* ФРАГМЕНТ СТРАНИЦЫ *
_ _ _ _
Немало лет прошло с того дня, а рассказы Гончаренка всё ещё свежи в памяти…

Командирам кораблей Бибикову и Мамкину приказано было днём вывезти тяжелораненых бойцов из одного нашего подразделения, временно попавшего во вражеское кольцо и занявшего круговую оборону. Обоим тяжёлым кораблям предстояло пересечь линию фронта, выбрать с воздуха подходящую площадку, сесть, взлететь, снова пересечь линию фронта и возвратиться на базу.

Шквальный огонь зениток не помешал кораблям благополучно пересечь линию фронта. Нашли площадку, приземлились. Бибиков первым принял на борт раненых и тут же взлетел. Хуже пришлось Мамкину. В то время как он грузился, гитлеровцы потеснили кольцо круговой обороны и приближались к самолёту, намереваясь его захватить. Погрузка раненых продолжалась под ружейно-пулемётным огнем. Бибиков, заметив с воздуха, что товарищ попал в беду, не оставил его. Он развернулся и, незаметно подкравшись к посадочной площадке на бреющем полете, обстрелял из своих пулемётов фашистов, подбиравшихся к самолёту Мамкина.

Гитлеровцы растерялись от неожиданной атаки и залегли.

Экипаж машины под надёжной защитой с воздуха продолжал погрузку раненых. Манёвр Бибикова удался — вскоре взлетел и Мамкин. Оба самолёта, прижимаясь к земле, ныряя по оврагам и перелескам, вторично пересекли линию фронта, благополучно вернувшись на базу.

Экипажу Андреева приказано было доставить боеприпасы наступающим танковым и моторизованным частям, только что совершившим глубокий прорыв и оторвавшимся от своих баз. Посадка предстояла на узкой полоске земли, ограниченной кустарником. Обратно на базу нужно было доставить раненых. Первую часть задания Андреев выполнил без помех: вышел на цель, совершил блестящую посадку на неудобной площадке, быстро разгрузился, принял на борт раненых и немедля взлетел.

Четверых тяжелораненых уложили на пол. Экипаж заботливо ухаживал за ними, пилот принимал все меры к тому, чтобы лететь плавно, избегая болтанки. Один из тяжелораненых побывал в лапах у фашистских извергов. Стиснув зубы, лётчики выслушали его рассказ о том, как гитлеровские бандиты вырезали у него на груди свастику, а лопатой отрубили кисть руки…

Андреев уверенно вёл самолёт на базу по знакомому уже пути. Под крылом убегали леса, болота. Мелькали груды разбитой гитлеровской техники — следы поспешного отступления фашистов. Лес кончился, впереди по курсу возникли очертания полуразрушенной деревни. Близилась линия фронта. Замелькали багровые пунктиры трассирующих пуль: фашистский истребитель кружился над полянкой, в упор с бреющего полета расстреливал игравших на ней детей.

Заметив более интересную мишень — тяжёлый транспортный самолёт, «Мессершмитт» обрушился на него. Очередь, ещё очередь — задымилось у Андреева левое крыло. Нужно садиться, но куда? Лес, овраги. Когда крыло было уже охвачено пламенем, Андреев наконец отыскал холмистую полянку, окружённую деревьями, и мастерски сел на неё. Задыхаясь в едком дыму, под градом свинца, которым фашистский стервятник, кружась над полянкой, продолжал поливать приземлившийся самолёт, экипаж Андреева на руках перенёс всех раненых в лесную чащу.
_ _ _ _
* ИСХОДНЫЕ ДАННЫЕ *
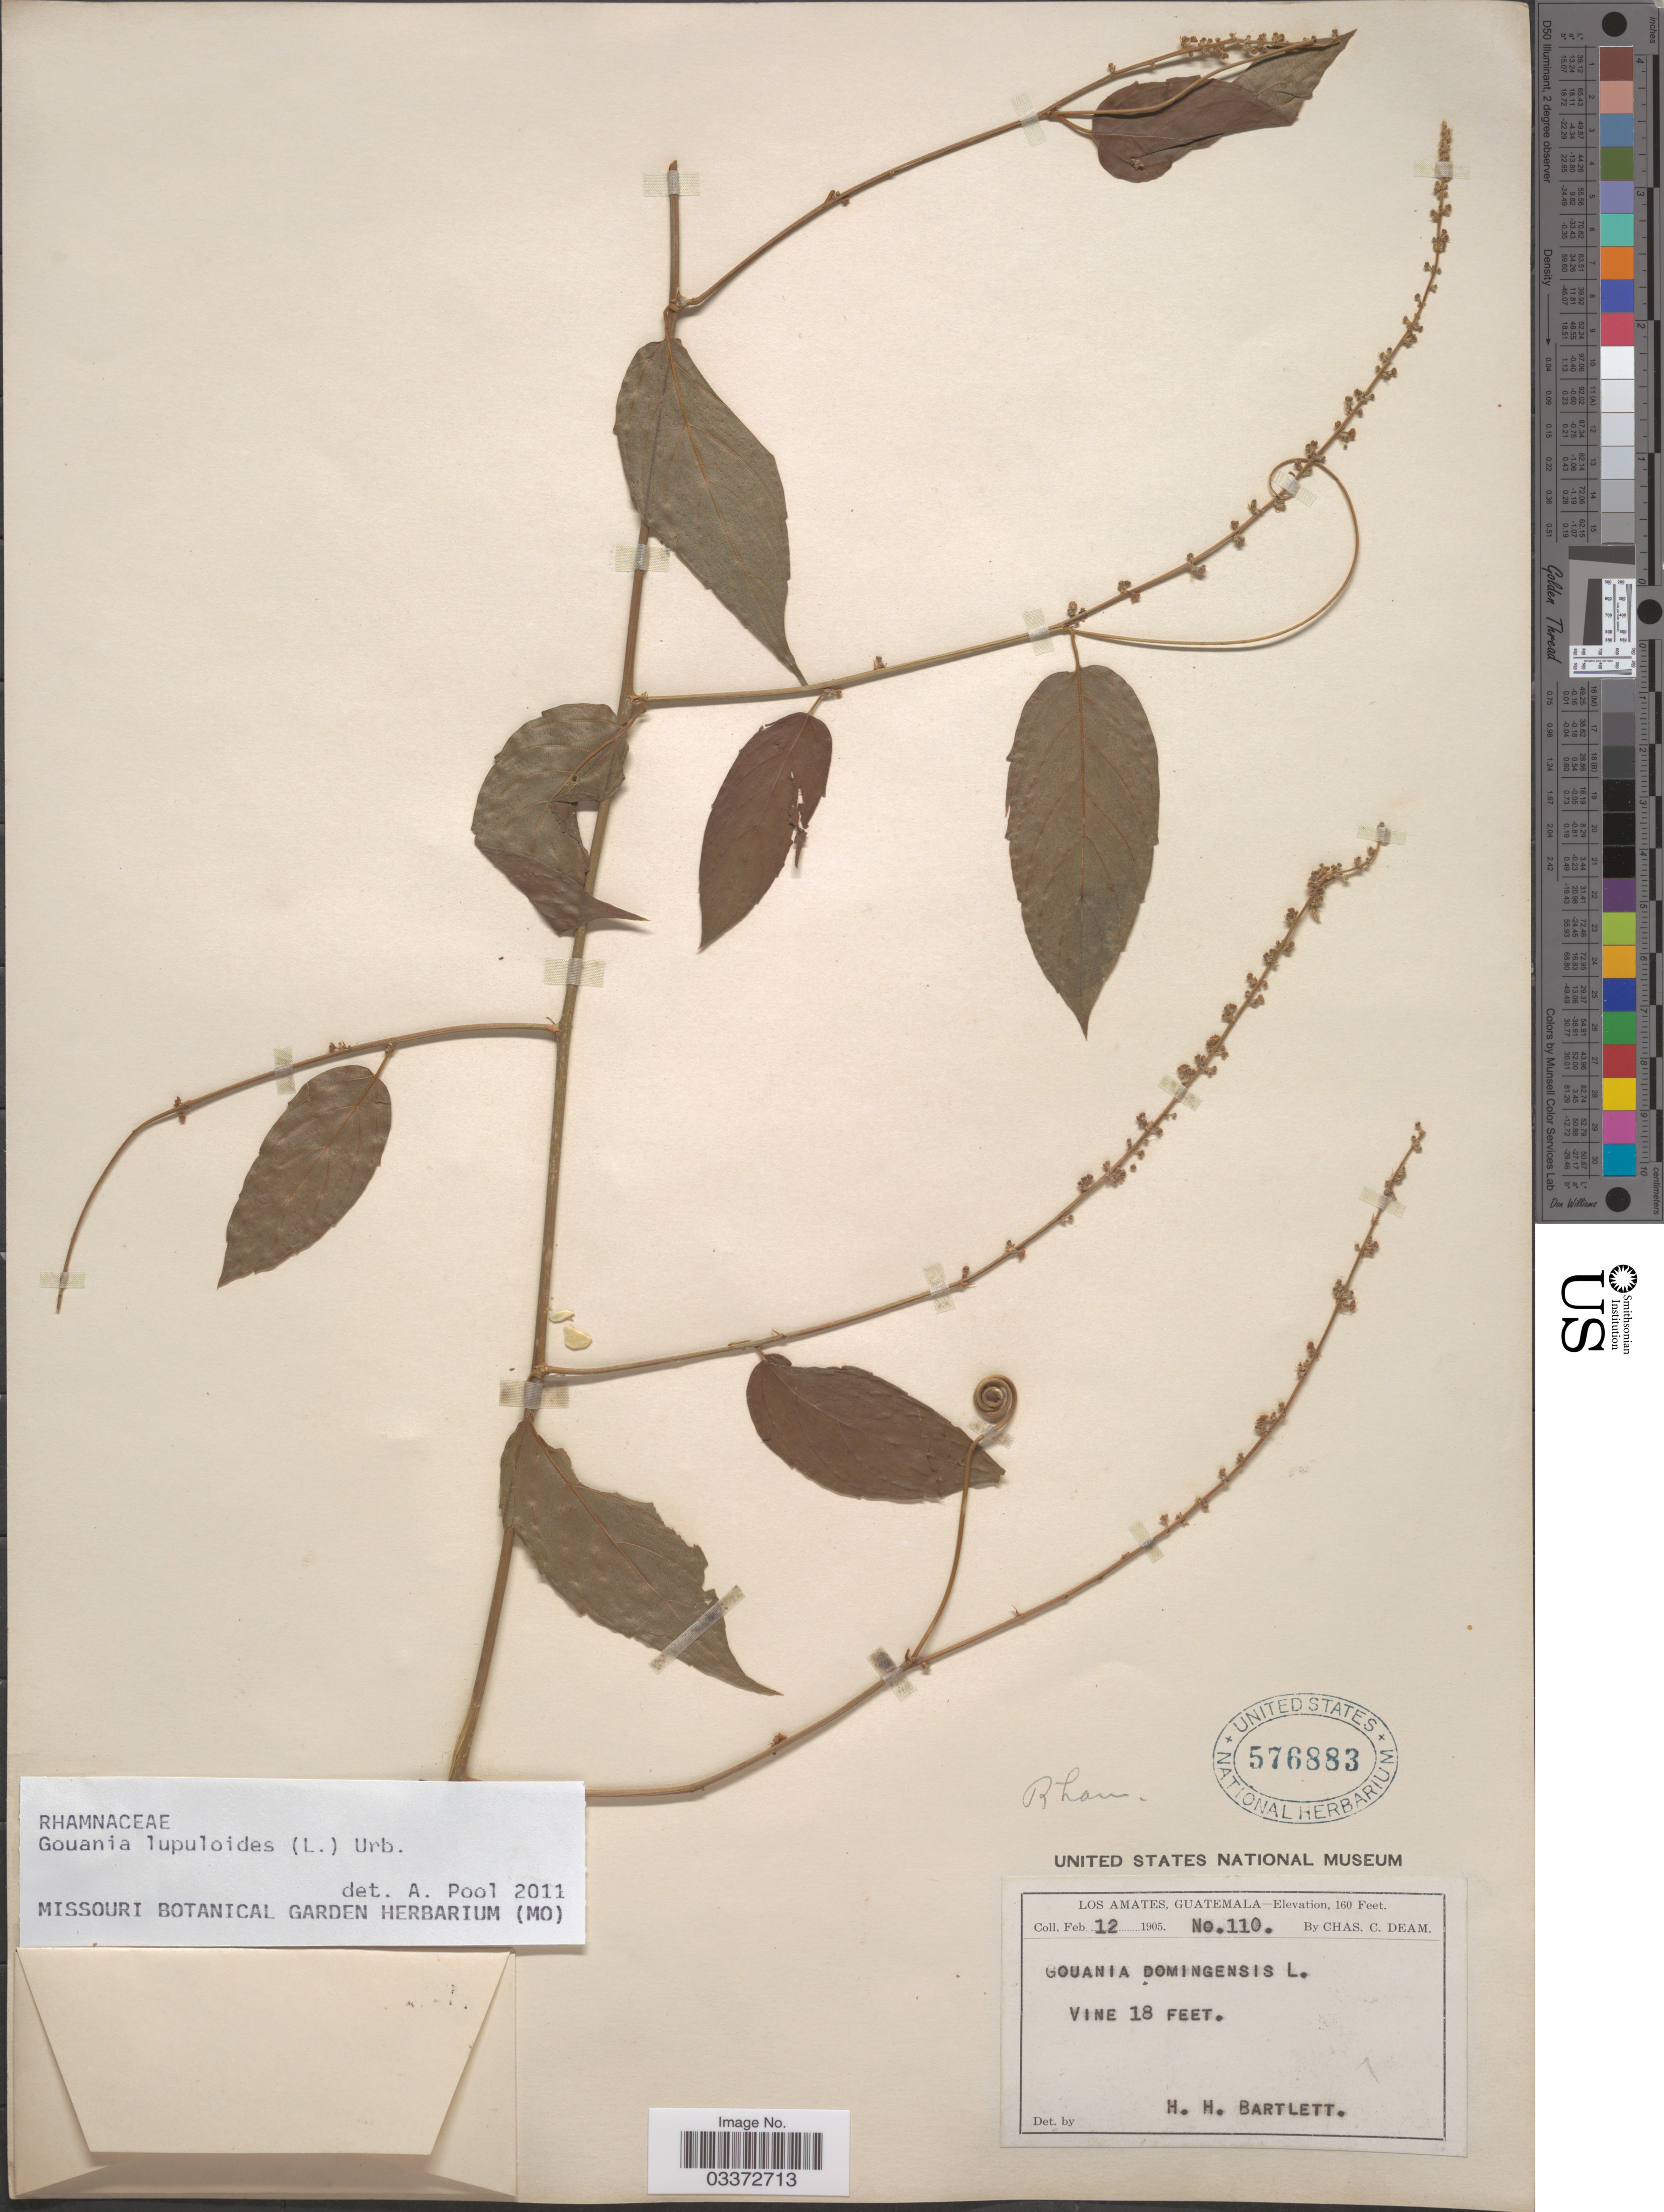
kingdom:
_ _ _ _
* ЦЕЛЬ ЗАДАНИЯ *
Выпишите дословно из отрывка о военных лётчиках текст от «Шквальный огонь зениток» до «к самолёту Мамкина.».

* ОТВЕТ К ЗАДАНИЮ *
Шквальный огонь зениток не помешал кораблям благополучно пересечь линию фронта. Нашли площадку, приземлились. Бибиков первым принял на борт раненых и тут же взлетел. Хуже пришлось Мамкину. В то время как он грузился, гитлеровцы потеснили кольцо круговой обороны и приближались к самолёту, намереваясь его захватить. Погрузка раненых продолжалась под ружейно-пулемётным огнем. Бибиков, заметив с воздуха, что товарищ попал в беду, не оставил его. Он развернулся и, незаметно подкравшись к посадочной площадке на бреющем полете, обстрелял из своих пулемётов фашистов, подбиравшихся к самолёту Мамкина.